> HOW TO COMPLETE THIS TASK: Output the data below word for word, starting at its very first line and ending with the line that contains "Is there any". Include both of those lines.

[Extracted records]
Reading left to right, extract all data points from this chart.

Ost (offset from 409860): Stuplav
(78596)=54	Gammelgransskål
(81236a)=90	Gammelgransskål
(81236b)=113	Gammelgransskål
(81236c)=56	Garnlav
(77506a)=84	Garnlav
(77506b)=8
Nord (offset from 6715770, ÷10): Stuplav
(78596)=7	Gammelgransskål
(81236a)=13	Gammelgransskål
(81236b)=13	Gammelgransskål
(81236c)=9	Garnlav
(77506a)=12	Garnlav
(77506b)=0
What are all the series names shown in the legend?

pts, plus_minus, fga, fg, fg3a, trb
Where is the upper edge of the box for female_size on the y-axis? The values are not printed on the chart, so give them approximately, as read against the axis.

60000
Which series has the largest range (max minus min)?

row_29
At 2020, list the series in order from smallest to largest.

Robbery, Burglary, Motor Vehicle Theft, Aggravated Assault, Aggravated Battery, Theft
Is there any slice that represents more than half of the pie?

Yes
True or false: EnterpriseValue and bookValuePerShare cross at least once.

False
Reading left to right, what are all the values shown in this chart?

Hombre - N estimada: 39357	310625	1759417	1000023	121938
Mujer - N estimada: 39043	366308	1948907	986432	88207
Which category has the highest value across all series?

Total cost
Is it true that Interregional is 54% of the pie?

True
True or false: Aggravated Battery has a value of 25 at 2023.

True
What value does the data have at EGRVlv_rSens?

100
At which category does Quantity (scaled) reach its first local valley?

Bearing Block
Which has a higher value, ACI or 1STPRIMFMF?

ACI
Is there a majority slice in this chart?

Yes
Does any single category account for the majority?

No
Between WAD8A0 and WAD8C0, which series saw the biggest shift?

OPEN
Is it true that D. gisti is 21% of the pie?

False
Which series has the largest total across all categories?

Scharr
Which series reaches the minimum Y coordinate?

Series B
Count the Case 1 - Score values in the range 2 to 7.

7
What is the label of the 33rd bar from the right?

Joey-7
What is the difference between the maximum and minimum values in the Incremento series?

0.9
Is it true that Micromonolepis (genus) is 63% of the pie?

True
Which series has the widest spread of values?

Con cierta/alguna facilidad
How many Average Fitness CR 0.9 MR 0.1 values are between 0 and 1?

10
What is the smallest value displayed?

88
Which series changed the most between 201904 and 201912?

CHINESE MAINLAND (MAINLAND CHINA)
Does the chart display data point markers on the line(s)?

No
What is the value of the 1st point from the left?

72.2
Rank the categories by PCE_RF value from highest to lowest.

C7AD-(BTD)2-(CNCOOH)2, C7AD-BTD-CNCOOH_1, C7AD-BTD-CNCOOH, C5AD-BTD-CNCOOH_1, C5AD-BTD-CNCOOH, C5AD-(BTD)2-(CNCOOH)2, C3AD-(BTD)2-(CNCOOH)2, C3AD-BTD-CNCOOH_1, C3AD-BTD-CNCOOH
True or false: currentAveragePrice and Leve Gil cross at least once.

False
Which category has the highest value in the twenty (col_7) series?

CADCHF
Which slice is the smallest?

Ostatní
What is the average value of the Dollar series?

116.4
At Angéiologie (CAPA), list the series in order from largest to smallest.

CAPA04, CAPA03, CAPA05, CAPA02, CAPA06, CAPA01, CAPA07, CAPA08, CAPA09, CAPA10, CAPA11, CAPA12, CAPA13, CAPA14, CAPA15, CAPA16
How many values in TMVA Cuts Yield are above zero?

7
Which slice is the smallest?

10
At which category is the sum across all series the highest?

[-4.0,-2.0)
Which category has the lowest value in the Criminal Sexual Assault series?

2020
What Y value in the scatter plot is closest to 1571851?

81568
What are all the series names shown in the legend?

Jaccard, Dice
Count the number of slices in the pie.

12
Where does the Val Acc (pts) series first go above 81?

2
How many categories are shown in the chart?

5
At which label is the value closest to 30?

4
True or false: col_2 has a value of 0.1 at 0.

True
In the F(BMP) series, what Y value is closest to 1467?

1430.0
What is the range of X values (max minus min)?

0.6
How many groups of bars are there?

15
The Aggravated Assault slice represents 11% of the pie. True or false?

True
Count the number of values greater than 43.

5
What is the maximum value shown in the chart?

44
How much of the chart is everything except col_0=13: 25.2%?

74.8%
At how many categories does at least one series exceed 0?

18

> RESULT OF THE TASK:
Reading left to right, extract all data points from this chart.

Ost (offset from 409860): Stuplav
(78596)=54	Gammelgransskål
(81236a)=90	Gammelgransskål
(81236b)=113	Gammelgransskål
(81236c)=56	Garnlav
(77506a)=84	Garnlav
(77506b)=8
Nord (offset from 6715770, ÷10): Stuplav
(78596)=7	Gammelgransskål
(81236a)=13	Gammelgransskål
(81236b)=13	Gammelgransskål
(81236c)=9	Garnlav
(77506a)=12	Garnlav
(77506b)=0
What are all the series names shown in the legend?

pts, plus_minus, fga, fg, fg3a, trb
Where is the upper edge of the box for female_size on the y-axis? The values are not printed on the chart, so give them approximately, as read against the axis.

60000
Which series has the largest range (max minus min)?

row_29
At 2020, list the series in order from smallest to largest.

Robbery, Burglary, Motor Vehicle Theft, Aggravated Assault, Aggravated Battery, Theft
Is there any slice that represents more than half of the pie?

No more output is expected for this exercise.